Strong support for regions, additional budget for Tourism Australia, support for tourism on the Great Barrier Reef and an attractive tax loss carry back initiative which will allow business to invest in their own recovery.
Personal tax cuts will hopefully lift domestic demand and encourage people to move beyond the capital cities and explore further afield.
The budget assumptions are optimistic and reliant on domestic borders reopening, an effective vaccine developed and delivered, and the tax breaks given to people being spent.
These are not however guaranteed, and time will tell if the optimism is warranted.
Although there is a lot of positive news in the Budget, we were hoping for more on three major issues.
- With international borders projected to stay closed until 2021, regional tourism businesses, especially those more than a four-hour drive from a capital city really need further support.
- Many of these businesses have been closed an extended period of time and those in the north of Australia will need to wait till at least March 2021 for their season to start.
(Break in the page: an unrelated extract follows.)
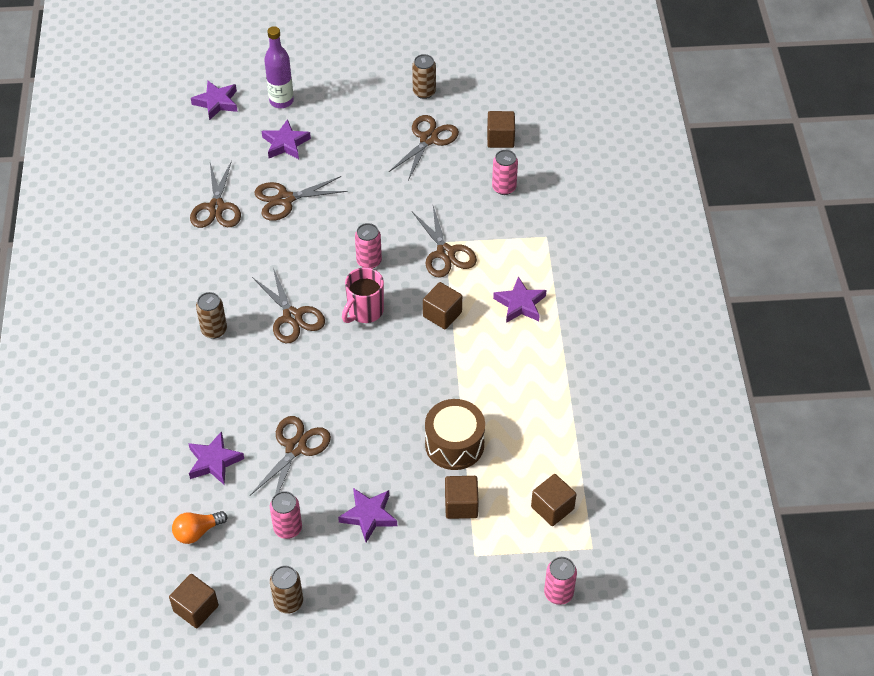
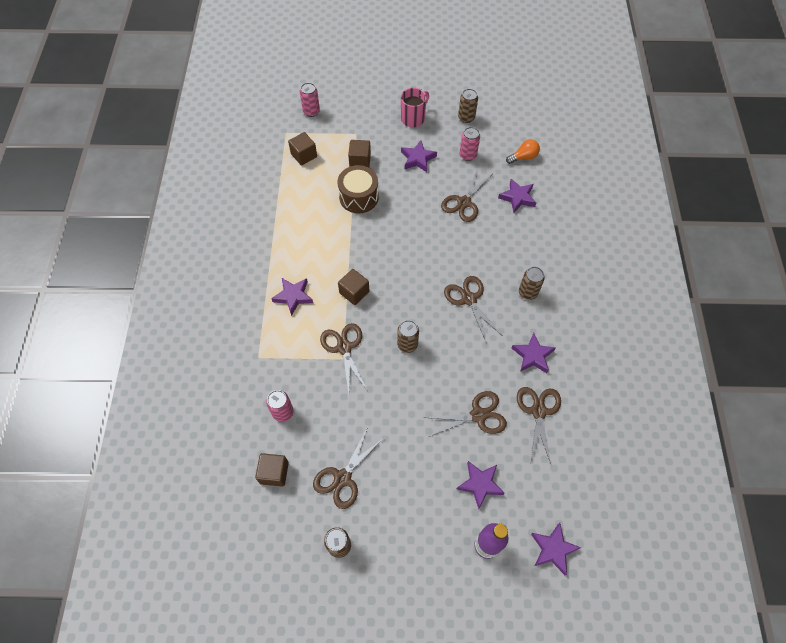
camera: 175 degrees left, 10 degrees up
brown cube [169,574,219,628] -> none
pink mug [342,267,384,323] -> pink mug moved to [401,88,429,127]
pink can [355,223,382,269] -> brown can [397,320,419,353]
none -> purple star [512,333,556,373]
JobKeeper has proven itself to be vital for these businesses, however the budget hasn’t recognised this.
- The tax loss carry back initiative is excellent for those tourism businesses that are operational and have the capacity to invest in their business. However, many are not. All business is trying to manage COVID restrictions, but a large number of tourism operators are also trying to recover from bushfires, drought and floods. It will be an enormous challenge for tourism businesses to now find further resources in order to take advantage of this initiative.
The domestic recovery for regions close to capital cities has been welcome, but travel behaviour has changed compared to pre COVID times.
Domestic travellers generally do not take part in the same number of tourism activities that international tourists do. This means that accommodation occupancy rates can be healthy but tour operators delivering services like dive trips, 4×4 adventures, kayaking and whale watching simply don’t have the pre-COVID numbers.
This decline is amplified by the COVID social distancing requirements greatly reducing the number of people allowed on each trip. These activity-based tourism businesses need ongoing support until international markets re-open and operators can return to pre-COVID levels.
Regionally based tourism is the backbone of many communities throughout Australia.
It supplies sustainable employment, investment and in many cases is the glue that can hold a community together.
These businesses need to be supported through the recovery phase so they are in a position to rebound.